Сапега хотел что-то отвечать, но приехавший медик прервал их разговор. Он объявил, что Анна Павловна в горячке, но кризис болезни
уже совершился.– Когда она придет в себя?
– спросил заботливо граф.
– Я полагаю, сегодняшнюю ночь или поутру.
– Сегодняшнюю ночь, - повторил граф.
– Послушайте, - прибавил он, обращаясь к Савелью, - мне кажется, вам лучше одному остаться у больной, чтобы вид незнакомых лиц, когда она придет в себя, не испугал ее.
– Это очень хорошо, ваше сиятельство, - отвечал Савелий.
– Мы так и распорядимся... Вы сегодня не будете дежурить, - сказал Сапега горничной.
– Впрочем, не нужно ли чего-нибудь сделать?
– спросил он медика.
– Теперь ни к чему нельзя приступить, надобно ожидать от природы, я должен остаться до завтрашнего дня, - отвечал медик.

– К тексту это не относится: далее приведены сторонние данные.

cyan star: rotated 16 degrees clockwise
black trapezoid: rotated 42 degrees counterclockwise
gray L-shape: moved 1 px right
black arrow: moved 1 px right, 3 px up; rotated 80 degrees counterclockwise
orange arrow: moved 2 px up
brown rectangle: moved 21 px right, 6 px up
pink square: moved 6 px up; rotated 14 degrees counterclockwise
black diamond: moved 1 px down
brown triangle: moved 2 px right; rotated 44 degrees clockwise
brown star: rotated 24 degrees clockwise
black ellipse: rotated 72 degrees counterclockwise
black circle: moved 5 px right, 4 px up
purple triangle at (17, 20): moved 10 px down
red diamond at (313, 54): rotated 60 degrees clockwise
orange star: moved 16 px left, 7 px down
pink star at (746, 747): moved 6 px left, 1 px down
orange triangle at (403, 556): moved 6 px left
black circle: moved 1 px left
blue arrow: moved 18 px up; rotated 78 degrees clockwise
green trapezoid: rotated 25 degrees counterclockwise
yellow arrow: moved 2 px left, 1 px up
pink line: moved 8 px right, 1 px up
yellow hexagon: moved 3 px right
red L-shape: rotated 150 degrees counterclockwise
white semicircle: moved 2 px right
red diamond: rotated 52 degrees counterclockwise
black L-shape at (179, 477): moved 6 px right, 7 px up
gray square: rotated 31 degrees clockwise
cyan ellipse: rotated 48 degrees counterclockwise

– Благодарю; стало быть, мы можем уйти. До свиданья.
Хозяин, медик и горничная вышли из комнаты.
Савелий, оставшись один в спальне, сейчас пересел ближе к больной. Глаза его, полные слез, с любовью остановились на бледном лице страдалицы, которой, казалось, становилось лучше, потому что она свободнее дышала, на лбу у нее показалась каплями испарина - этот благодетельный признак в тифозном состоянии. Прошло несколько минут. Савелий все еще смотрел на нее и потом, как бы не могши удержать себя, осторожно взял ее худую руку и тихо поцеловал. При этом поступке лицо молодого человека вспыхнуло, как обыкновенно это бывает у людей, почувствовавших тайный стыд. Он проворно опустил руку, встал с своего места и пересел на отдаленное кресло.
Предсказание врача сбылось, больная часа через два пришла в себя; она открыла глаза, но, видно, зрение ее было слабо и она не в состоянии была вдруг осмотреть всей комнаты. Савелий подошел.
– Это вы?
– сказала она слабым голосом.
– Я, Анна Павловна, слава богу, вам лучше, - отвечал Савелий.
– Погодите, - начала больная, осматриваясь и водя рукой по лбу, как бы припоминая что-то, и глаза ее заблистали радостью.
– Где мы? Верно, в Москве, у Валера, - сказала она с живостью.
– Мы приехали к нему, где же он? Бога ради, скажите, где он?
– Мы не у Валерьяна Александрыча, а только скоро к нему поедем.
– Так не у него! Господи, я его не увижу! Где же мы?
– Мы у графа, Анна Павловна.
– У графа!
– вскрикнула она.
– Зачем же мы у графа? Поедемте, бога ради, поедемте поскорее, я не хочу здесь оставаться.
– Вам здесь покойнее, Анна Павловна, - сказал Савелий.
– Граф нарочно перевез вас; он очень заботится, пригласил медика, и вот вам уж лучше.
– Уедемте, бога ради, уедемте, - просила она, - мне здесь нехорошо.
– Если мы поедем в Коровино, вам опять будет хуже, вам нельзя будет ехать к Валерьяну Александрычу, а уж он, я думаю, скоро напишет.
– Мне будет и там лучше, я буду беречь себя, я буду лечиться там.
– Вам нельзя будет лечиться, у вас нет денег; это я виноват, Анна Павловна; мне оставил Валерьян Александрыч двести рублей, а я их потерял.
– Вам Валер оставил двести рублей? Какой он добрый!.. Мы напишем ему, он еще пришлет нам, только уедемте отсюда.
– Куда же мы будем писать, Анна Павловна? Мы не знаем еще, где Валерьян Александрыч. Поживите здесь покуда.